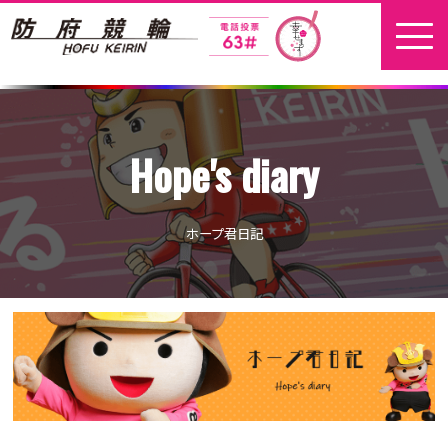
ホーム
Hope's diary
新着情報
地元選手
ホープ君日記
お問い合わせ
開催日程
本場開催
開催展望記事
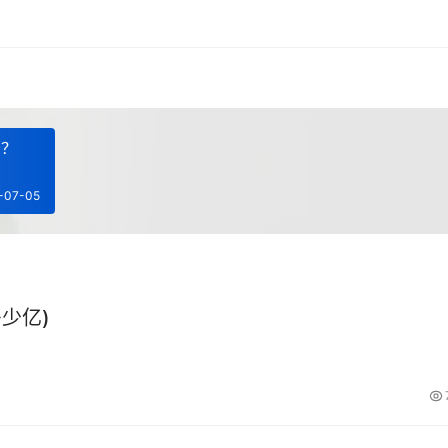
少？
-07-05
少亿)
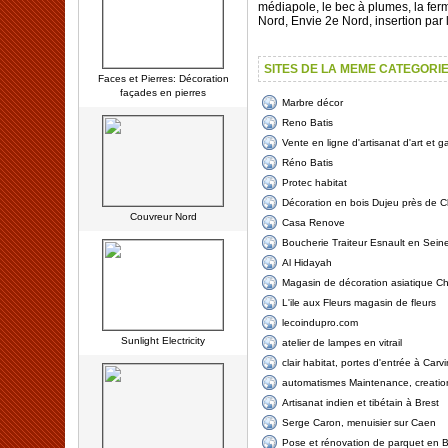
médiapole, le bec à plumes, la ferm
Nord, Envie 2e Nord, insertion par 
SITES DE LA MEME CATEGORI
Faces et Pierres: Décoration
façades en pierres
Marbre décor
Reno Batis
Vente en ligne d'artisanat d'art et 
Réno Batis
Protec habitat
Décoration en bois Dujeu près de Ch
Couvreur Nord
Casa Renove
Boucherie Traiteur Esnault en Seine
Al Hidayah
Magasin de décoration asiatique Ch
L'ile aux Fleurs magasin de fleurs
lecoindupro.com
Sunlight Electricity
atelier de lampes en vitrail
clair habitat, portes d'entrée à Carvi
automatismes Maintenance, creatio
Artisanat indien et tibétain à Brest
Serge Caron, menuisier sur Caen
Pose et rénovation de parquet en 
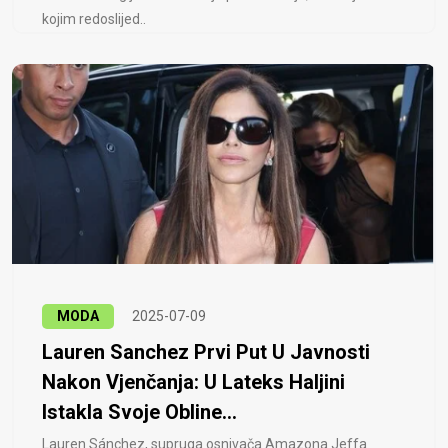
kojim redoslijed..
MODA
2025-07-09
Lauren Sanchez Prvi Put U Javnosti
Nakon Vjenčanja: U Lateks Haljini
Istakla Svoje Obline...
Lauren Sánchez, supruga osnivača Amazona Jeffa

- - -

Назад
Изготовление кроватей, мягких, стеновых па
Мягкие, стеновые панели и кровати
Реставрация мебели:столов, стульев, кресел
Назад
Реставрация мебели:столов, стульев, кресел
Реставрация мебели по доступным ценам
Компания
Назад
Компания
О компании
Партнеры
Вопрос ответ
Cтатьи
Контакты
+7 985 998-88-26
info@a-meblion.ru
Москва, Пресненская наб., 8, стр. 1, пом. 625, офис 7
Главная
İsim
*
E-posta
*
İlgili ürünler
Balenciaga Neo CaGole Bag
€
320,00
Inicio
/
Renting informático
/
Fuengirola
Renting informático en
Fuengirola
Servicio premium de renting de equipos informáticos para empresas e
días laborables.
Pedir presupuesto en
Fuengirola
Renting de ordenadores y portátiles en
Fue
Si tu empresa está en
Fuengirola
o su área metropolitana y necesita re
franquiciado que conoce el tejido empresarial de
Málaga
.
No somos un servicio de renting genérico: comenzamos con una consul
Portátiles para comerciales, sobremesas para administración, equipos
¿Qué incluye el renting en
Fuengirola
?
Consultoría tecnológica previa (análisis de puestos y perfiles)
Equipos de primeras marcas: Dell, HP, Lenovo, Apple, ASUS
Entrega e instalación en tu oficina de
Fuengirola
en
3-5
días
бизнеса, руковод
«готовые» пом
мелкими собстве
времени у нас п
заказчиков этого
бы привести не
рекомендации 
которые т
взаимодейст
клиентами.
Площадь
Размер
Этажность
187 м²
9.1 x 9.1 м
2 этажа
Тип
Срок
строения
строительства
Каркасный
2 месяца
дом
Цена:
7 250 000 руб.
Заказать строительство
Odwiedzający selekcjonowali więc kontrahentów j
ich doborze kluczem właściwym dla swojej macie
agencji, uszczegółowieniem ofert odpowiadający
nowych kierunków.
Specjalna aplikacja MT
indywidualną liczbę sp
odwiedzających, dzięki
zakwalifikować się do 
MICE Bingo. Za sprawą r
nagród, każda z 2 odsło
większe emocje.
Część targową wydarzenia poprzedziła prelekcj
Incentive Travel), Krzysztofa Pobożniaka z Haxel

- - -

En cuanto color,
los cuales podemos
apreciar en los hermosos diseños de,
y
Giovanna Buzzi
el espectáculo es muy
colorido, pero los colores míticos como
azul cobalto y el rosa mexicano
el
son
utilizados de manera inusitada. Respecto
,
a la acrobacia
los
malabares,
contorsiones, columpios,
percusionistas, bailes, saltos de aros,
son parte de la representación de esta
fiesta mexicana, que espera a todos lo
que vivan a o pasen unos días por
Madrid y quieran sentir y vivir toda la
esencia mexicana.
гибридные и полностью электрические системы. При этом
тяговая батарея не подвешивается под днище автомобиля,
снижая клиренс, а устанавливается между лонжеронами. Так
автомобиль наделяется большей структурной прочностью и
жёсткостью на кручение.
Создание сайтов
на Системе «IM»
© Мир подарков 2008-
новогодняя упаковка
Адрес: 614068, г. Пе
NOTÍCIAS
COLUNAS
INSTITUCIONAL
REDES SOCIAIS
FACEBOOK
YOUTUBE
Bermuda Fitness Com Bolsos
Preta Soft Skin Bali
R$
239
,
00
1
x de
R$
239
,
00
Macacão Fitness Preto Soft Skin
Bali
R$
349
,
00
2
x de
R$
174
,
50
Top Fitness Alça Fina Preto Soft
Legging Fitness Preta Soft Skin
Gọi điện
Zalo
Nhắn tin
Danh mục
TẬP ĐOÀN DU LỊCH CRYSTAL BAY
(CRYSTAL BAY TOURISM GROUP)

- - -

WHAT THE EXERCISE ASKS
Please recast the text of the rows as a JSON list of strings, one string per line and no blank lines: begin at the line that contains "kojim redoslijed.." and stop after the line that contains "Lauren Sánchez, supruga".

WRITTEN SOLUTION
[
  "kojim redoslijed..",
  "MODA",
  "2025-07-09",
  "Lauren Sanchez Prvi Put U Javnosti",
  "Nakon Vjenčanja: U Lateks Haljini",
  "Istakla Svoje Obline...",
  "Lauren Sánchez, supruga osnivača Amazona Jeffa"
]